Siemens Healthineersも0.55Tの「MAGNETOM Free.Max」を臨床画像と併せて展示しており,Deep Resolveにより1.5Tに近い画質を実現することを紹介した。低磁場MRIは歪みが少ないという利点もあり,肺のイメージングも可能である。フルサイズMRIを設置できない施設や部門での需要が一定数あることから,今後導入例は増加するだろう。
講演3
AIの最新動向
山本修司 先生(株式会社リジット)
AI Showcase(AIシアター)
AI Showcaseは,参加者が最新のradiology AIソフトウエアや製品を提供する企業とつながるための場である。例年のように,Chest X-rayによる肺がんスクリーニング,乳がんスクリーニング,脳の領域体積計測などによるアルツハイマー病のスコアリング,CTによる肺がんスクリーニング,MRIによる前立腺がんの検出,脳・主幹血管障害,骨折検出,骨年齢推定などの紹介が多かった。脳神経領域や胸部領域が多くを占めており,各国共通の課題疾患に注力するベンチャー企業が多いことがうかがえる。
現在の医療の方向性の一つはデータ駆動による統合科学型の精密医療であり,疾患やモダリティに対して1対1で適用されるAI技術を有機的に適切な場面で活用するために提案されているのがAIオーケストレーション(オーケストレーター)である。AIシアターで講演したIBMは,その重要性を述べるとともに,ヘルスケアイメージングAIの動向を紹介した。90%近くの医療従事者がAIにより医療費を節約できると期待する一方で,60%の放射線科インターンが,AIが放射線科にネガティブな影響を与えると感じているとの報告が印象的だった。ネガティブイメージの払拭には放射線科医の負担が重くならないことが重要であるとして,具体的な解決すべき課題を挙げるとともに,業界標準ベースのルーチンの確立がAI導入を成功させるカギの一つになると指摘した。
教育セッションなど
教育セッションや口頭研究発表,ポスター展示では,オープンソースのAI開発ツールの紹介に注目した。ヘルスケアイメージに特化した深層学習フレームワーク“MONAI”の発表では,設計とアーキテクチャを説明しながらサンプル画像を用いてデモンストレーションが行われ,AIプログラマにとって参考になる内容であった。MONAIやエヌビディアの“Clara”などのAIライブラリの実装によって,オープンソースソフトウエア“3D Slicer”などの臓器セグメンテーションの精度も向上していると感じている。

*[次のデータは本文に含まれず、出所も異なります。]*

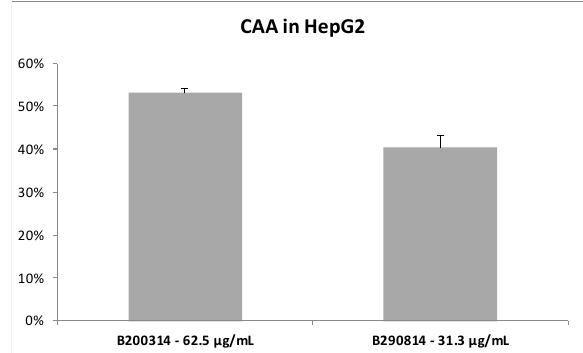
Figure 1 . Cellular antioxidant activity (CAA) in HepG2 cells as a % of the control. The control consisted of cells with the DCFH-DA probe and the AAPH peroxyl radical initiator, but in the absence of samples; the blank consisted of cells exposed to only the DCFH-DA probe. The values shown are the mean ± SD of three independent experiments.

AI radiomics,AI radiogenomics
今回は,マルチモーダルAIで精密医療をめざすという発表も複数あった。例えば,SOPHiA GENETICSはGE Healthcareと提携し,AI radiomics,AI radiogenomicsをすでに活用し始めている。radiomicsは,機械学習やディープラーニングによって臨床情報との相関から病態分類や予後予測ができるようになってきたが,これだけでは不十分で,臨床上の決定にはさまざまな臨床情報を統合的に解釈して,意思決定をサポートする必要がある。AI radiomicsの臨床応用フローとしては,AIを活用した集学的アプローチによって疾患を診断・治療するだけでなく,最終的な結果や経過へのアプローチもAIによってフォローされるなど,さまざまな場面でAIが活用されると考えられる。
講演4
Metaverse/XR/VR/AR/MRによるRedefining Radiology
杉本真樹 先生(帝京大学冲永総合研究所Innovation Lab,Holoeyes株式会社)
医療でも注目されるMetaverse
RSNA 2021のPresident’s Addressや基調講演では,社会協調,グローバル,コミュニティ,テクノロジーといったキーワードが強調された。これらを包括する分野として,コンピュータネットワークの中に構築された仮想空間であるMetaverseが社会的に注目されている。医療においても医用画像を中心に人々がアバターを使って協働し,現実世界と同じような価値をバーチャル空間で提供することが可能になりつつある。そこで用いられるXR/VR/AR/MR技術もRSNAで注目すべきトピックスである。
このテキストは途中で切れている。